Melanie Lamaga, The Evolution of Reptilian Handbags: and Other Stories
I had real difficulty reading this book, in the best way possible. Lamaga’s fiction, a dreamscape of shifting lands and towering, beanstalk people, uses fantastic images and superhuman characters to pierce her readers’ expectations. Her surreal, André Breton-ish prose revels in keeping readers constantly back-footed and surprised. Reading her short stories resembles that moment when, awakening abruptly from a semi-nightmare, your flesh doesn’t feel like your own.
Lamaga’s debut collection compiles ten stories, written over a decade and change, the longest running sixty pages, the shortest, three. She uses familiar settings in an unfamiliar way: an Iowa horse farm becomes an unlikely refuge against laser-guided war, for instance, or the act of stripping away flooring reveals the primordial soup beneath civilization. Many stories are less sequences of events, than puzzles whose solutions arise from their readers’ psyche.
Stories range from slice-of-life vignette, to apparent free association, to out-and-out fantasy. Lamaga doesn’t link stories by tone or content; but they do share one theme, transcendence. A desperate office worker’s trials become her zen koan, and she becomes a Buddha. A suburban teenager abjures so many trappings that she becomes gossamer, drifting away on a train’s wake. A banker steps off a pier into the waiting arms of nothingness.
Or characters resist transcendence when it’s offered. “Waking the Dreamer” features a rich sybarite’s obsession with a Sleeping Beauty. But when his infatuation awakens her, she reveals hidden wrath that eradicates mere human fixations. Our nameless narrator realizes that “The snake did not deceive Eve—Eve was the snake.” Except his description, when Beauty unveils her true nature, reflects a completely different figure from Paradise Lost.
In “The Seduction of Forgotten Things,” a disaffected daughter dyes her hair purple, wanders city streets at night, and discovers the beating urban heart her parents forgot. When she meets a half-savage drifter, they form a naturalist family together. But when sudden illness threatens their unborn child, her wild-man husband returns them to her genteel origins, where she discovers she’s maybe tamed him too well. She’s become his greatest burden.

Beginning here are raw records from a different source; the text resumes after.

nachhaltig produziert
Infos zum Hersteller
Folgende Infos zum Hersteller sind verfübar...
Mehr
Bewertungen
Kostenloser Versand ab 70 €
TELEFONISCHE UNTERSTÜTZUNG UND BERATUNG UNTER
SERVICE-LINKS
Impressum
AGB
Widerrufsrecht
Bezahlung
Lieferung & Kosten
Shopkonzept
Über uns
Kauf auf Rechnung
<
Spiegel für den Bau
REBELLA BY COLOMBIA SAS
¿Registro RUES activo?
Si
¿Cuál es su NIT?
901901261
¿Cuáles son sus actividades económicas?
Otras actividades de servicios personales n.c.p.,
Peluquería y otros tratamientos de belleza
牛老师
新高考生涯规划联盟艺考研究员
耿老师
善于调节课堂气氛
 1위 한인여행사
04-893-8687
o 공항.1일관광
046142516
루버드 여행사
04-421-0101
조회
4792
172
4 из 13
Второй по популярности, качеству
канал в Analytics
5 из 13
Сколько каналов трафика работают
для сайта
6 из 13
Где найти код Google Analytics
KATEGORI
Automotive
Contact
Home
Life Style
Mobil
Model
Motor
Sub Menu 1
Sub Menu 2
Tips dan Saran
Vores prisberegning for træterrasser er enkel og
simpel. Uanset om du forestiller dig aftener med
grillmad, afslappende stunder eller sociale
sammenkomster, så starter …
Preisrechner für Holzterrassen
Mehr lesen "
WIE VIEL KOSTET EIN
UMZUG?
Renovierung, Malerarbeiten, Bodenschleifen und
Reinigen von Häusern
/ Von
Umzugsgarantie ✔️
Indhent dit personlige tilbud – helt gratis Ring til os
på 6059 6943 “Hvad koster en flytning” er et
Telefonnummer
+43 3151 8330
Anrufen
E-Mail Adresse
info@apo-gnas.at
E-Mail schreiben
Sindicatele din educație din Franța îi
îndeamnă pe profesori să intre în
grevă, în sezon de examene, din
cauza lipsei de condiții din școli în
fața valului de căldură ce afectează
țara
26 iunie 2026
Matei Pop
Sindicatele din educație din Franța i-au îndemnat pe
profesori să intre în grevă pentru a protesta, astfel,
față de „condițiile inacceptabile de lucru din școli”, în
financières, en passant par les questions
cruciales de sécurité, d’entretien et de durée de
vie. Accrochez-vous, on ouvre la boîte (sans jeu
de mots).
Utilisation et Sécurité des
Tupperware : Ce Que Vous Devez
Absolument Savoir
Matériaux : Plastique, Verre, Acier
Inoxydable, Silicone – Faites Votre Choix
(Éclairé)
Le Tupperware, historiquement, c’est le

The title story jumps, comic book-like, around a world where metaphor has died. When somebody falls into a trance, there’s a chance they’ll break some bones. When a tsunami of trash crests on society, people drown on plastics and fumes they previously, heedlessly discarded. All the monsters and predators of myth linger in a dark, twisting canyon, waiting for our metaphor-free dreams to awaken them to our new, literal world.
Human dreams often reveal our dissatisfaction at civilized stability. How often have your dreams involved savage nature invading our world? Like me, you’ve probably fled waves, literal waves, of refuse returning to reprimand our profligate ways. You’ve probably wandered rain-slick streets where fishboys leap, glistening, from sewer grates. Lamaga billboards these dreams, these pre-human visions of savage, invasive nature, letting us bask in her radiant glow of terrified familiarity.
Probably most difficult for me, “Mr. Happy the Sharpshooter” spotlights an experience I share with many men. Young Frank Happy’s autocratic father used words and fists to expunge anything he considered “weak” (read here “feminine”) from his gentle, open-hearted son. Imaginative and playful, yet eager to please Dad, Frank tears himself in twain, the hardened, buck-hunting Korean War veteran everyone sees, and the sad-eyed artist behind the mirror.
Except, for Frank, this cleft isn’t metaphorical. Shuffling through life, broken-souled and desperate for approval, he discovers very late that there’s another Frank Happy, a top-rated children’s TV host. Everything our Frank lost, that Frank gained. Whenever fate flipped a coin, that other Frank won. Dad loved that other Frank, just for being Frank. So our Frank grabs a sniper rifle and goes hunting the life he should’ve had.
Lamaga’s storytelling—sometimes tender, sometimes brutal, always humane—eschews the limitations of reason and wakefulness, plunging us into the visceral ordeals everybody shares nightly. Replacing sentiment with sense, told in a range of languid, unhurried voices, she creates a hypnotic sub-reality into which we don’t climb, but fall. We drift in her stories like a slow-moving river, like an afternoon nap, like a womb.
When you begin reading, do me one favor: disregard the back-cover synopsis. Its one-sentence descriptions of selected stories don’t accurately reflect the stories, misleading readers to seek the wrong cues. Lamaga’s stories resist brief distillation. Like the dreams she channels, Lamaga’s stories deserve our full immersion, experiencing them as they unfold in full horror and grandeur. They eat you whole, and afterward, you thank them for it.